It looks nice on my tablet as well as a desktop. It took me about a week of evenings from the point I got the flash drive to having a working prototype that I can show at the next historical society meeting. After that, we’re going back to the state historical society to see about getting the remainder of the pages scanned, which will require funding. That may take months or even years.
I did not create custom layouts or add plugins to build indexes. I don’t know Ruby well enough to go messing with plugins. I handled a lot of the heavy work that a plugin would do in my Python script to handle the index building. I know the jekyll processor will do a lot of that, but I didn’t want to go down the rabbit hole too far. As it was, I was able to start with a subset of the issues from the first year. Once things looked nice, I added a few more years. Finally, I have the entire set of issues with a post for the issue and individual post pages for each page.
In all, there are 15,481 individual .md files in _posts, arranged in a folder hierarchy by year. It takes about 8 minutes to build the full site on my workstation after doing a jekyll clean. But, it looks nice.
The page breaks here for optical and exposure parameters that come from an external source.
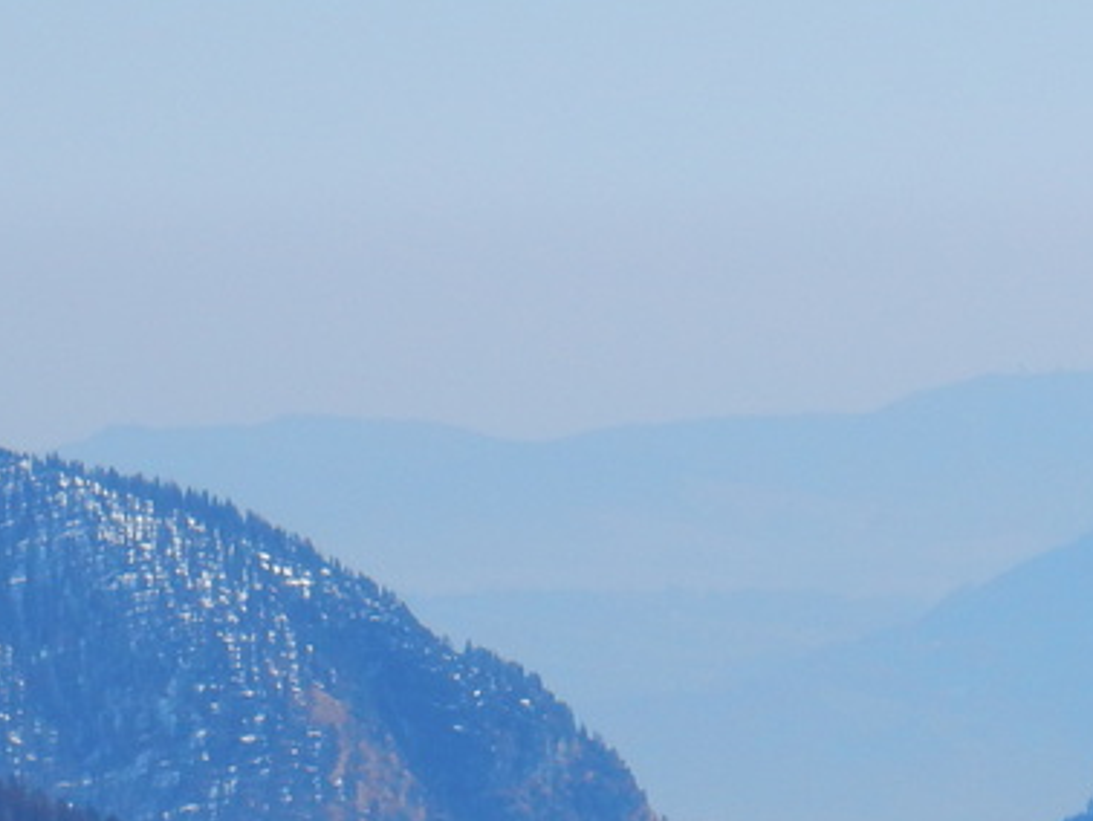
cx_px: 1541
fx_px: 24486
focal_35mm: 775
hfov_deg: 2.6
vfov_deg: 1.9
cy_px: 992
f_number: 6.3
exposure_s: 1/640
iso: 125
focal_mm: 40.9
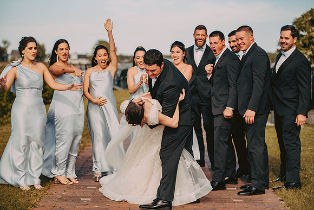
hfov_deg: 22.1
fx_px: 803
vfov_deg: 14.9
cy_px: 105
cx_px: 157
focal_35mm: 92
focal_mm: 92
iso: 500
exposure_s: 1/4000
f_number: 2.8
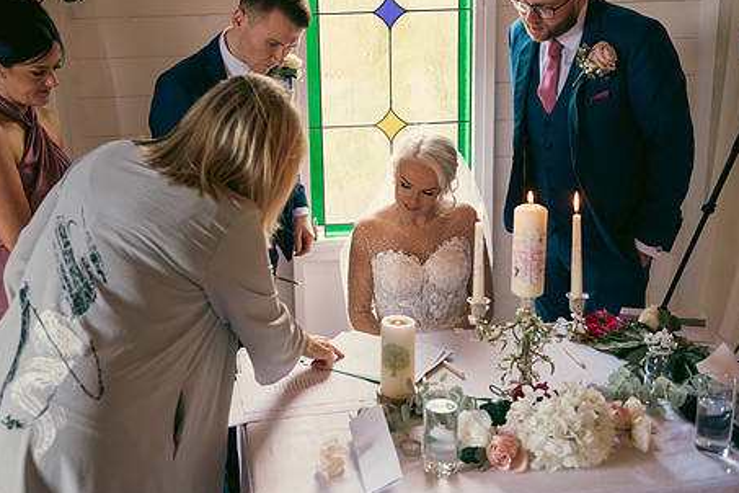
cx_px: 310
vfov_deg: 32.5
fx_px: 842
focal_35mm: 41
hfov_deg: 47.2
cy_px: 202
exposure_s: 1/160
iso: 640
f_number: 3.5
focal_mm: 32
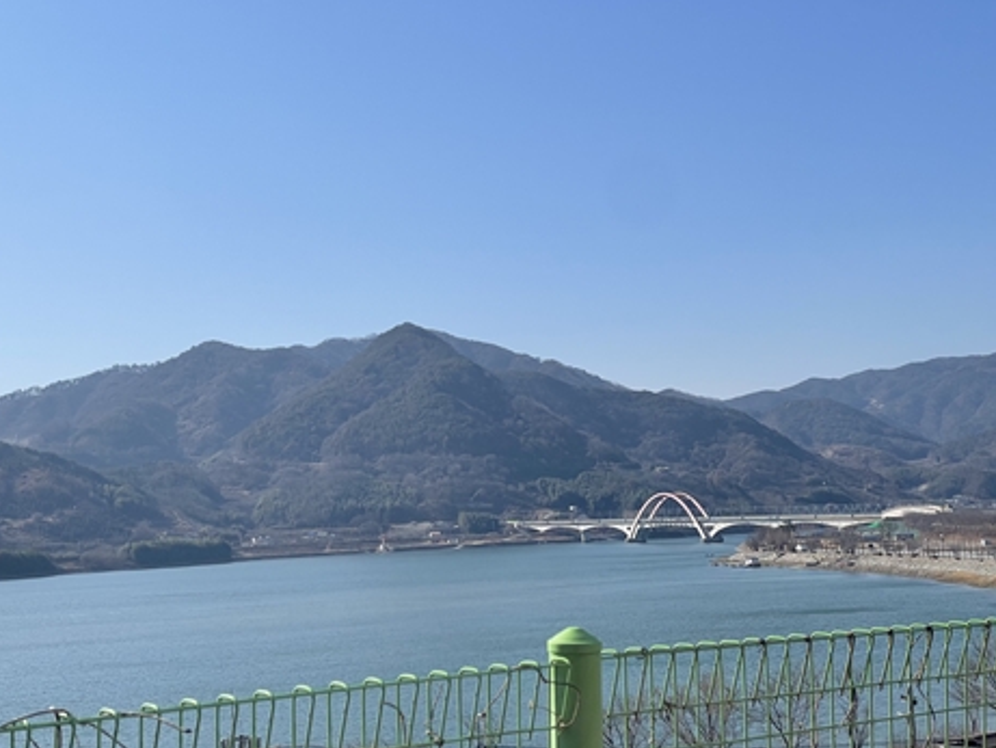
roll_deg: +0.6
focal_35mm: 62
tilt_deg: +2.6
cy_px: 408
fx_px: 1784
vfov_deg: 23.7
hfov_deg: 31.2
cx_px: 493
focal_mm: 6
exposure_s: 1/2817
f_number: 2
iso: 25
Certainly beats passing around a flash drive.
Search
While showing this to my wife and others, I knew that the real user scenario for this would be to have a usable search index. Sure, people will look at the issues and browse, but the #1 use case to me is someone looking for information about a relative. I need a good search index and to eventually get search engines to pick up the content.
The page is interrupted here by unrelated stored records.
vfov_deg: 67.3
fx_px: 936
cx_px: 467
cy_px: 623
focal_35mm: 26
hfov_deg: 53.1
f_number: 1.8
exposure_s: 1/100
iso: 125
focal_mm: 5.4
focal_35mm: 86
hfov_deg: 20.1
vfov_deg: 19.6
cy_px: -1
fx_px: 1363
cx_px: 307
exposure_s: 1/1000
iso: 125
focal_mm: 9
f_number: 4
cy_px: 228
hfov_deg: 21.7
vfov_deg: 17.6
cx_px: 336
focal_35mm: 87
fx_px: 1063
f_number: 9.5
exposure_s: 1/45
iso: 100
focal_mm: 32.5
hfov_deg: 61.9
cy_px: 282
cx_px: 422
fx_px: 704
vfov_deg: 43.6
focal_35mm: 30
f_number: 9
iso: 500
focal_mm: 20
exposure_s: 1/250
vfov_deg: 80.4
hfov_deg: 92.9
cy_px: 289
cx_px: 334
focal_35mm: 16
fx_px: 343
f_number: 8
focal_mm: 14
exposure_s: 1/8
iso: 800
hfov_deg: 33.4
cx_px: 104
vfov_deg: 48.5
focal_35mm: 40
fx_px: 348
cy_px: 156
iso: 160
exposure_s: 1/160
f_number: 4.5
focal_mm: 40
Each post contains the Jekyll scaffolding and navigation, but very little actual text. I knew for search that I would need the text. While working on the Jekyll project, I devoted my spare workstation at home to running OCR on all those pages, which took several days. I ended up with 1 text file for each page. I fed the OCR’ed text into some bash scripts to generate files containing a sorted unique word list for each file.
I looked at my options for search for Jekyll projects. I want this in Jekyll for all the reasons we love it. Basically, I don’t want to administer a WordPress or other CMS. Other than hosting, I want to build it and mostly forget it. Minimal Mistakes provides support for lunr.js out of the box. I realized from the start that it wasn’t up to snuff for this. I opted to try the Algolia community version and the algolia-plugin.
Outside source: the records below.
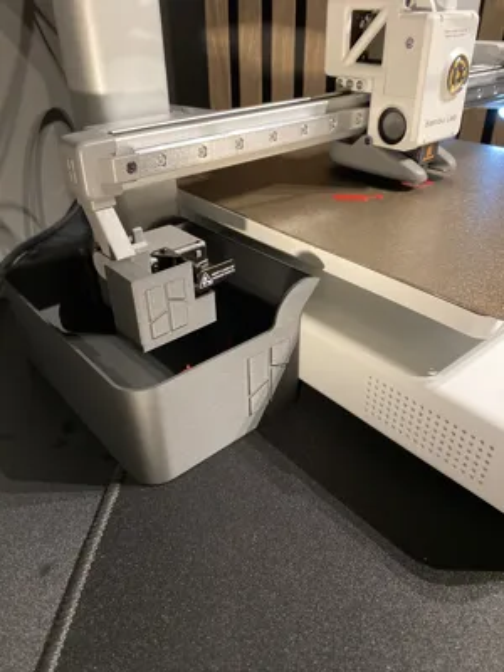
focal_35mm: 26
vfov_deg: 67.3
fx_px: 505
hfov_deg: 53.1
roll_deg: +3.8
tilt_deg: -33.0
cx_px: 252
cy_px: 336
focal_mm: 4.25
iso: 320
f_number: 1.8
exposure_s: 1/50
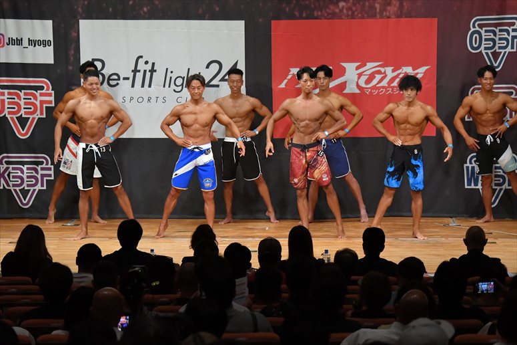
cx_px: 258
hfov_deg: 13.7
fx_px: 2153
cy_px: 172
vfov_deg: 9.1
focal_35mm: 150
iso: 7200
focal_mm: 100
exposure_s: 1/400
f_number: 5.6
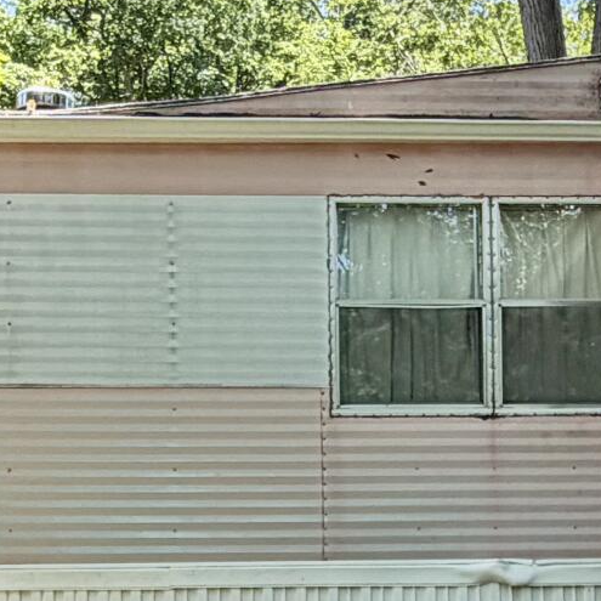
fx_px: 1473
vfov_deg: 22.6
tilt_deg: -0.4
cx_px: 222
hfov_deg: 23.0
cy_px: 512
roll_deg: +0.1
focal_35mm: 75
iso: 64
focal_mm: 2.22
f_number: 2.2
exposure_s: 1/502
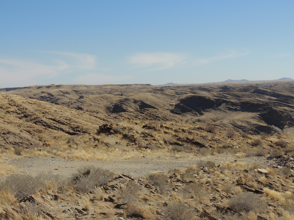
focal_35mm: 55
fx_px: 467
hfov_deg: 34.9
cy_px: 110
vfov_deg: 26.6
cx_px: 147
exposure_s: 1/1250
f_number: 4.1
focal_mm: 9.8
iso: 100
With each of those word lists, I ran them against several dictionaries containing given names, surnames, place names in our state, roads, businesses, etc. For each individual page, I now have a file containing the likely words that people will want to search for. The largest of these is about 7kb.
I set up an algolia project for 6 months of the paper with the search words for each page in a collapsible div at the bottom of each page, with the text very small. When I ran bundle exec jekyll algolia, it created the database and I can search when I’m running on localhost. The Algolia dashboard shows that I have 62,000 individual searchable terms for those 6 months of pages.
TL;DR
OK, question(s) time…
-
Am I crazy? Yes, next question.
-
Are there practical limits on the Algolia community edition? They have length limits on the size of the individual records, so I do make sure I structure my data to stay under that. But, if I have 250,000 or more searchable terms, will that put this into another category? I’ve used Algolia at work before, but the bills went to Finance so I have no idea what the costs are. Given that this is for a non-profit, there won’t be any funding for subscriptions.
-
I know the algolia plugin is basically abandonware at this point, but will it scale? It seems to work, but I don’t know if it will choke under the strain when I throw the full site at it. Especially if we get the full number of issues up to 1997 at some point. That will effectively triple the number of pages, as the number of pages in each weekly issue grew over time from 4 to 6 to 8 to 10.
-
How does one configure the algolia plugin using _config.yml or otherwise. I’m just letting it run in it’s default manner, but I wonder if I need to tune it. It’s hinted at in some of their developer blog posts, but it really seems like they don’t want to the support the community now. They pulled their Discourse in favor of Discord, which doesn’t seem to have any traffic.
Two more, less about Jekyll than hosting.
-
All told, the built site comes to about 40GB. Does anyone have any best practices on how to constrain AWS costs on a large static site? I haven’t played with CloudFront regional restrictions on my personal sites but they have way less content. For my personal sites, I set a budget and I’ve never hit $50/month. I’ll keep an eye on my hosting bill with AWS for this, but my effort and hosting will be my donation to the cause. If it gets where I’m spending $100s/month on bandwidth, I’ll have to add auth to the site or else pull the plug.
-
I’m hoping someone has a search term that I can use to find the needle in AWS’ tech docs haystack. Since I copy all the image files into the jekyll framework using an external Python script, I’d like to keep those files out of the checked-in repo so that the Github CI/CD doesn’t take hours to build and deploy to S3. Plus, they’re static at this point and not likely to change. Is it possible to have a second S3 bucket that acts as a virtual part of the filesystem when deployed? I seem to recall a work project that did this, but I haven’t found the right combination of search terms that gets me from Google’s
shitAI results into AWS’ convoluted documentation.
Thanks for reading and giving your ideas.
Eric